Text passage:
# Found a confused pigeon walking around in my backyard not flying away



## Mike_Tyson (Apr 17, 2018)

So usually I have some pigeons in the backyard they come down make their pigeon noises sometimes eat some dog food but this time a pigeon was just walking around when usually they fly away when I get near by. I was curious so i kept following and this pigeon would just walk in circles looking confused and scared so i managed to get it to stop walking gave it some bread crumbs and now i have it trapped in a cardboard box. It's definitely got an appetite still I'm just wondering what I should do with it, it looks alright and healthy and it's eating now but I want it to fly away and join it's pigeon buddies because I can't be taking care of pigeons all day. So I need advice on what to do or whats wrong with it. Doesn't seem to be hurt but it is sticking it's chest out and sort of standing still when it's not eating. I don't know if it's sick but i definitely don't want to get sick off it so i'm not really touching it or anything. What should I do with this bird


----------



## cwebster (Dec 11, 2010)

Pigeons are not likely to give you any diseases. Just wash your hands after touching him. Thank you for helping him. Is he eating and drinking?


----------



## bootface (Jun 29, 2017)

Where are you located? It sounds like it could be neurological, but we can’t really tell from that description. There might be a rehabber in the area that takes pigeons.


----------



## Mike_Tyson (Apr 17, 2018)

bootface said:


> Where are you located? It sounds like it could be neurological, but we can’t really tell from that description. There might be a rehabber in the area that takes pigeons.


Palm Springs I'm thinking it has Paramyxovirus it's having trouble aiming at the right spot to eat and when it eats it sort of flings it's food backwards head straight up and it looks confused like it's in a trance state



cwebster said:


> Pigeons are not likely to give you any diseases. Just wash your hands after touching him. Thank you for helping him. Is he eating and drinking?


it's eating plenty not sure if it's drinking i put 3 cups of warm water but it spilled a couple cups not sure


----------



## Mike_Tyson (Apr 17, 2018)

it's been about 10 days now and the bird looked healthier so i let it out and wanted to see if it would fly away it took off about 6 feet in the air inverted and dropped head first into the ground. I think the bird just can't fly anymore it's walking around but it's not able to fly so I don't know what to do with it. Someone help or i'm just going to let it go


----------



## Mike_Tyson (Apr 17, 2018)

Extracted data:
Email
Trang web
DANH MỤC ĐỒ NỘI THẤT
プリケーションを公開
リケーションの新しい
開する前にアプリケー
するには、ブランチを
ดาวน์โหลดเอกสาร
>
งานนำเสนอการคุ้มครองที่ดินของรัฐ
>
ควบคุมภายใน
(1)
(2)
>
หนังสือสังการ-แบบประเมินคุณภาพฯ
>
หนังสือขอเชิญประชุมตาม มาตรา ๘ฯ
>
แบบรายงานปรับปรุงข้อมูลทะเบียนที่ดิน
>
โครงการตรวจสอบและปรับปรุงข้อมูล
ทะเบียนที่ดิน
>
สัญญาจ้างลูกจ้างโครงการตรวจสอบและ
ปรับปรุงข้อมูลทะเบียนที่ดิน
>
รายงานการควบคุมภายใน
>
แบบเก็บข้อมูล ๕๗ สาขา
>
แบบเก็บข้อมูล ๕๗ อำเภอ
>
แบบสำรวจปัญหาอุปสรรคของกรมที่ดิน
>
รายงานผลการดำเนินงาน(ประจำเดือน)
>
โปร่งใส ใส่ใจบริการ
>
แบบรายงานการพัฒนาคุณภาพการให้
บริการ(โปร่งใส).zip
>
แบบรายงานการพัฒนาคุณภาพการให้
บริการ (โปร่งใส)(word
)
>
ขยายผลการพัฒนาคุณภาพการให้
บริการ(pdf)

* * *

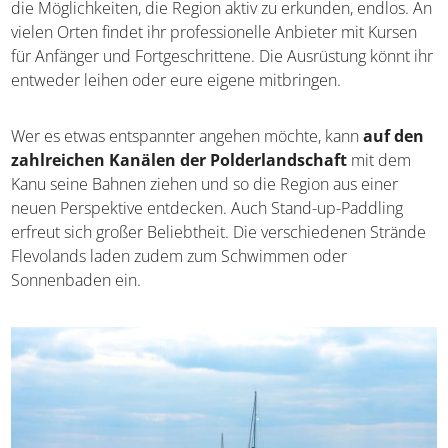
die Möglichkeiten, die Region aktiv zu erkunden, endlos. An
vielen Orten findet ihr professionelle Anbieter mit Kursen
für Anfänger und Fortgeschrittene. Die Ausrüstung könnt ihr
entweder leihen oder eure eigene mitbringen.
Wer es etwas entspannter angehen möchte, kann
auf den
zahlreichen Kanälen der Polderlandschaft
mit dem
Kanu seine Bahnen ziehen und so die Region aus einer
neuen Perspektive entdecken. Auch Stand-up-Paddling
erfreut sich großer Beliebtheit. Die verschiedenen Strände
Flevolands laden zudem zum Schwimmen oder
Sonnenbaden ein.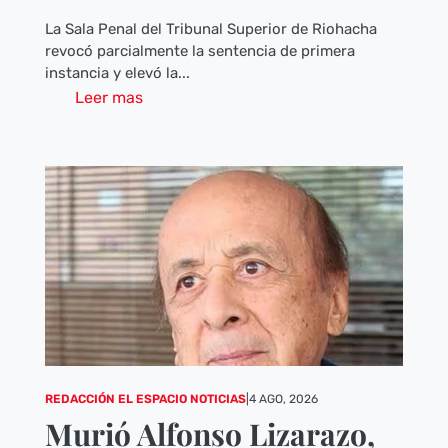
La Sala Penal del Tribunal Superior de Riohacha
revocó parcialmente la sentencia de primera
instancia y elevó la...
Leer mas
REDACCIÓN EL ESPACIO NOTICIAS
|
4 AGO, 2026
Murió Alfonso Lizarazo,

...

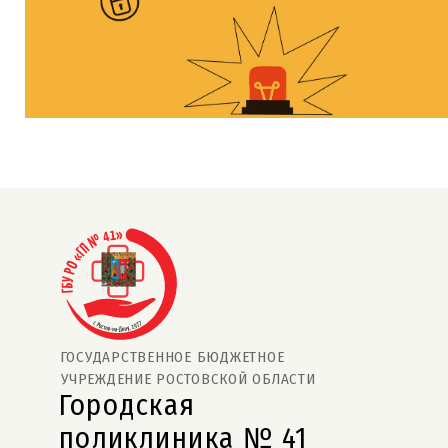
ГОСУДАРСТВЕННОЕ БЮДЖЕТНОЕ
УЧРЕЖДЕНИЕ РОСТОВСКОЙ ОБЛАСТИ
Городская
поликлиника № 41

Work instruction: In the pigeon thread, what happened when the bird was let out after about 10 days? The material is separate from the pigeon thread.

Response area: It took off about 6 feet in the air, turned upside down, and dropped head first into the ground.